Qi
One of the most common questions I am asked by patients is “how does acupuncture work?” While there are a few different ways to answer this question, I usually explain acupuncture by discussing the concept of qi. The Chinese character for qi shows steam rising from a warm grain of rice. The substantial, yin nature of rice is heated by the warming energies of yang and together they create steam. So, qi is the result of yin and yang coming together to produce a sort of energy. In fact, qi is often translated as meaning “energy.” This, however, is only a partial explanation.
My favorite way of thinking of qi is that it is matter on the verge of energy, and energy on the verge of matter. This idea accentuates the paradoxical nature of qi. Like the elements or compounds in chemistry, things can exist in a continuum of three different states: solid, liquid or gas. For instance, water can be ice, liquid or steam. All three forms are water in different states. If you didn’t know this, you could easily believe that they are three very different things. Like ice, condensed energy is solid. Like steam, expanded energy is diffuse. The space that exists between solid and gas can be considered qi. In the tai chi symbol, more commonly referred to as the yin/yang symbol, this space is the line between yin and yang, it is where the two meet.

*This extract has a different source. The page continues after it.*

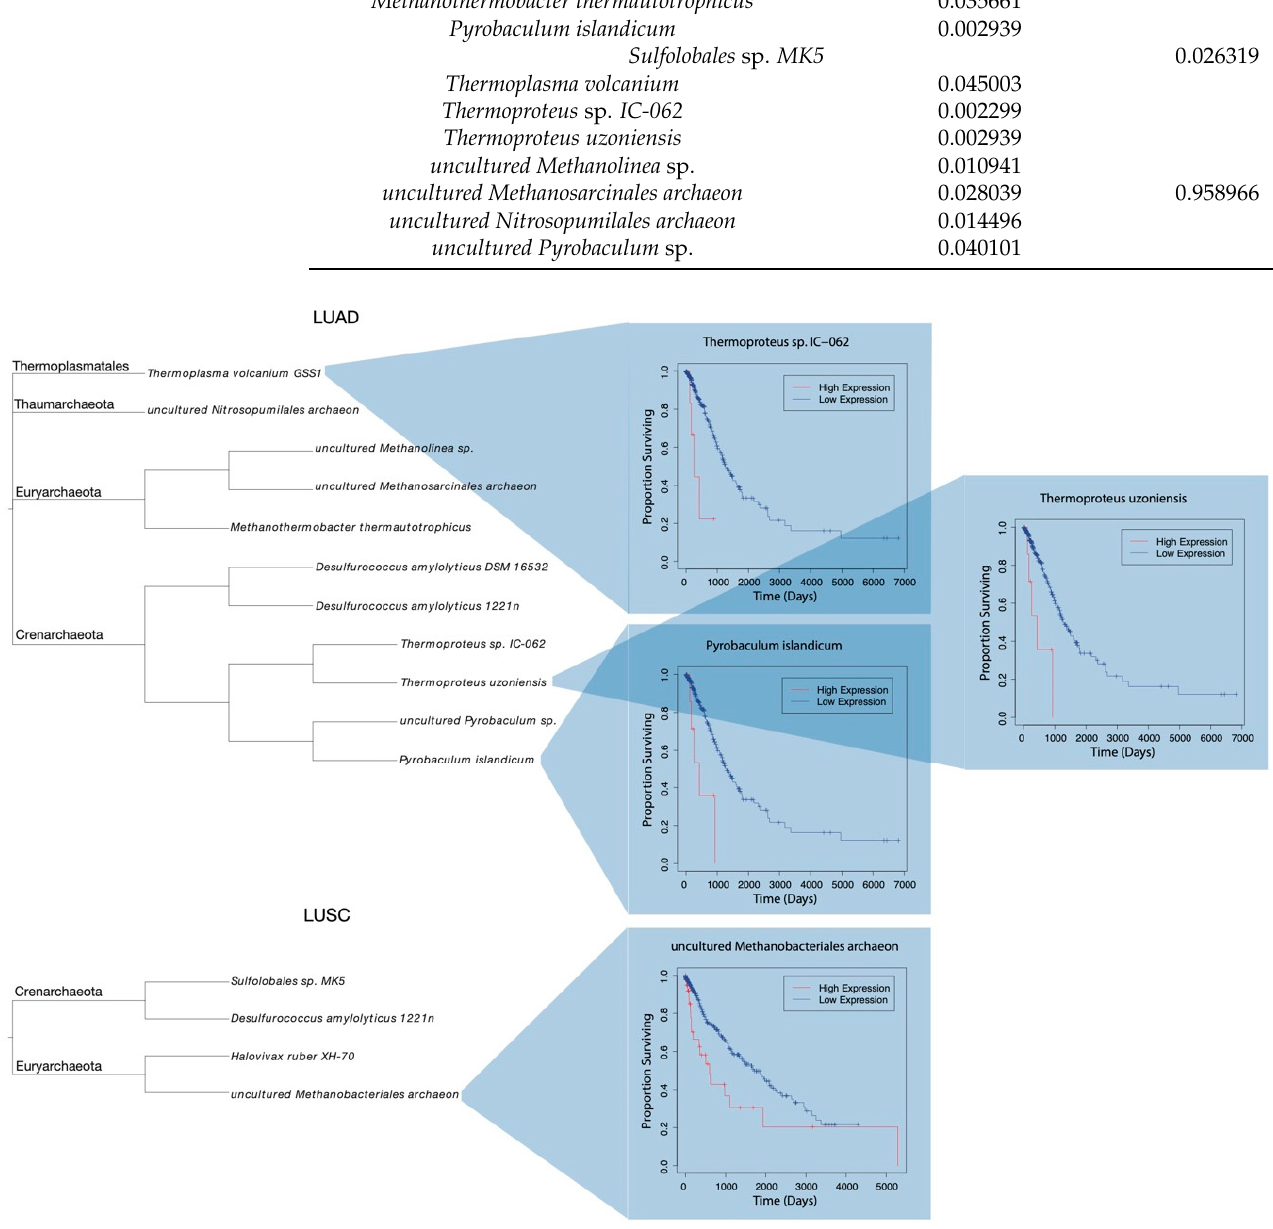
Figure 4. Phylograms of species differentially abundant among LUAD and LUSC samples, with respect to patient clinical categorization. Respective taxonomic phylums are shown. Patients were classified as “high” or “low” abundance of a species. Select Kaplan–Meier survival plots of proportion of “high” and “low” abundance patients surviving with time.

Acupuncture works at this place. If something in the physical body becomes too yin, it can harden or freeze and become stuck. If something becomes too yang, it can become diffuse and scattered. Acupuncture seeks to return things to a place of relative balance between these two opposing states. In the world of quantum physics, this is achieved by bringing awareness to an area in the body, known in Chinese medicine as a meridian or acupuncture point. We do this by stimulating the place with pressure, or with the insertion of a needle. In bringing this attention to a place and situation that is out of balance, it allows the qi to stabilize. It achieves and maintains this fine line between yin and yang. This stability is what we think of as good health. For thousands of years Chinese medicine has recognized that it is this place between the extremes where balance rests. When we are not stuck in an extreme set of habits, views or conditions the wisdom of the body knows how to self regulate. Our job as humans is simply to allow the body the room and conditions to settle in this place that exists between yin and yang.
It is said in Taoism that humans exist between heaven and earth. Heaven is yang energy, earth is the substantial yin, and humans are the qi that skate the line between the two bringing together the best of both worlds.